Coach Lorri Lee Lown was recently invited to be one of a handful of presenters at the Olympic Training Center in Colorado Springs in January 2008 for the three-day *Enhancing Leadership in Womens’ Cycling Conference* presented by USA Cycling. Lorri jokes that this is a great honor since she’s only an MBA (and most USAC presenters are PhDs). However, she has successfully charmed Sam Callan (Sport Science and Coaching Education Manager) over the years during her many visits to the Olympic Training Center as a participant in other coinferences. Lown, founder of Velo Girls, who also happens to have an MBA in Gender Relations, will be presenting on the topic of gender differences in cycling and how to develop a successful women’s cycling organization.

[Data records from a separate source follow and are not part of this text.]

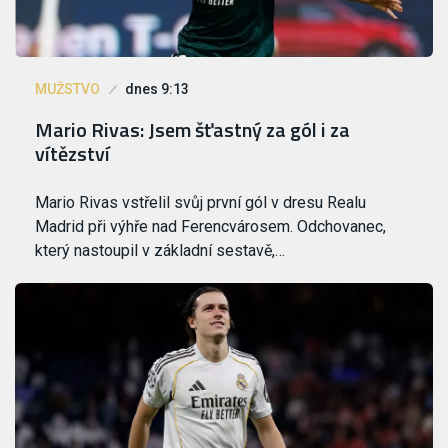
MUŽSTVO
dnes 9:13
Mario Rivas: Jsem šťastný za gól i za
vítězství
Mario Rivas vstřelil svůj první gól v dresu Realu
Madrid při výhře nad Ferencvárosem. Odchovanec,
který nastoupil v základní sestavě,…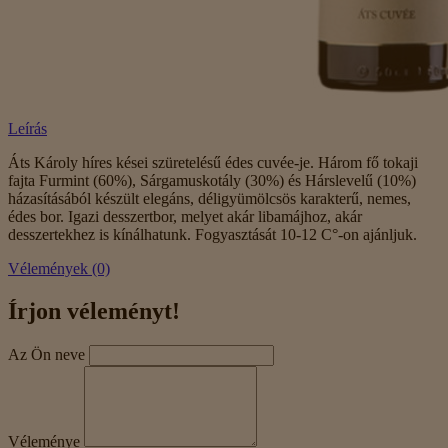
Leírás
Áts Károly híres kései szüretelésű édes cuvée-je. Három fő tokaji
fajta Furmint (60%), Sárgamuskotály (30%) és Hárslevelű (10%)
házasításából készült elegáns, déligyümölcsös karakterű, nemes,
édes bor. Igazi desszertbor, melyet akár libamájhoz, akár
desszertekhez is kínálhatunk. Fogyasztását 10-12 C°-on ajánljuk.
Vélemények (0)
Írjon véleményt!
Az Ön neve
Véleménye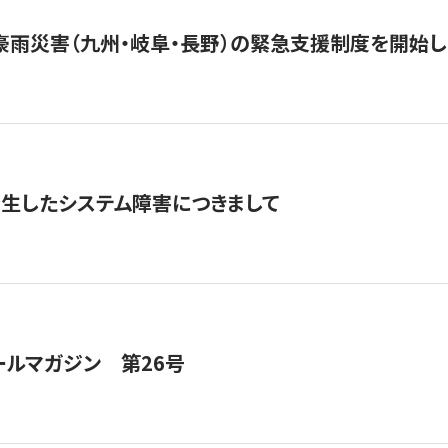
豪雨災害（九州・岐阜・長野）の緊急支援制度を開始し
発生したシステム障害につきまして
ールマガジン 第26号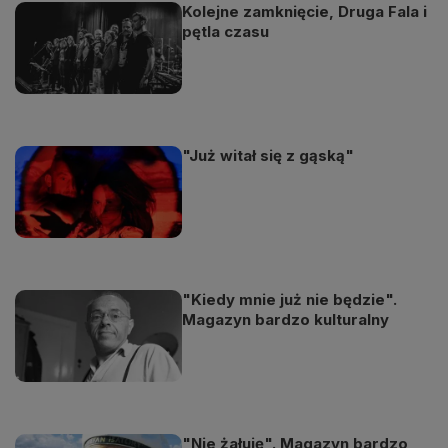
Kolejne zamknięcie, Druga Fala i
pętla czasu
"Już witał się z gąską"
"Kiedy mnie już nie będzie".
Magazyn bardzo kulturalny
"Nie żałuję". Magazyn bardzo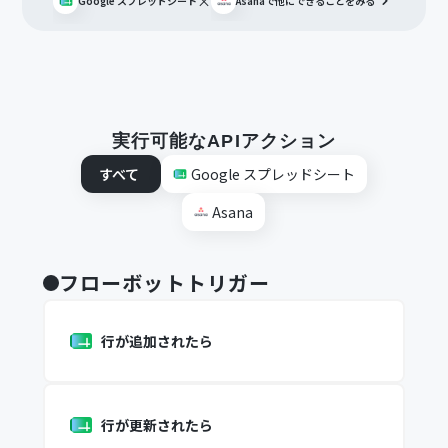
×
Google スプレッドシート
Asana
で他にできることをみる
実行可能なAPIアクション
すべて
Google スプレッドシート
Asana
フローボットトリガー
行が追加されたら
行が更新されたら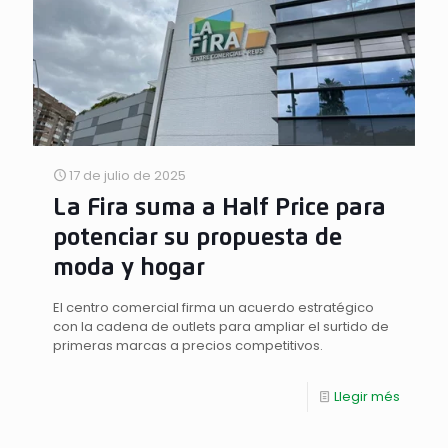
17 de julio de 2025
La Fira suma a Half Price para
potenciar su propuesta de
moda y hogar
El centro comercial firma un acuerdo estratégico
con la cadena de outlets para ampliar el surtido de
primeras marcas a precios competitivos.
Llegir més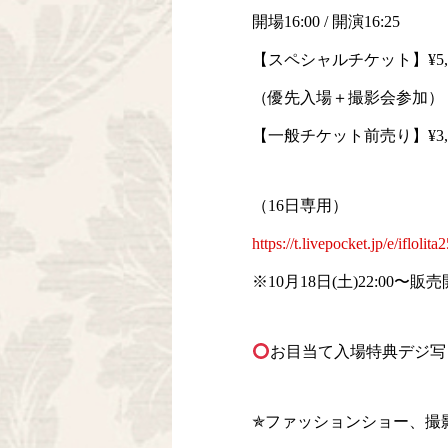
開場16:00 / 開演16:25
【スペシャルチケット】¥5,8
（優先入場＋撮影会参加）
【一般チケット前売り】¥3,
（16日専用）
https://t.livepocket.jp/e/iflolit
※10月18日(土)22:00〜販
お目当て入場特典デジ写
✯ファッションショー、撮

The conference is open to coaches and non-coaches alike. If you’d like more information about registration, contact Sam Callan at [email protected].


----------



## Blue Sugar (Jun 14, 2005)

velogirl said:


> an MBA in Gender Relations


An MBA in gender relations? Are you sure you have that right? It's not an MA/MS in gender relations?


----------



## velogirl (Oct 14, 2005)

yup. well, actually, it's an MBA in organizational management with a concentration in gender relations -- but that's a lot to say.


----------



## il sogno (Jul 15, 2002)

I have an "Mrs." in gender relations.


----------



## Creakyknees (Sep 21, 2003)

Impressive credentials. She's no doubt familiar with NOW's successful leadership strategy:

http://tinyurl.com/28jo7p


----------



## Joe Starck (Nov 27, 2006)

*This thread reminds me...*

The Regent structure on Regent Street is a good-looking anchor for the neighborhood.


----------



## venus (Apr 27, 2006)

I recently went to a women's Trek sponsored seminar at a local bike shop. It was well attended. Support rides & events all you can.


----------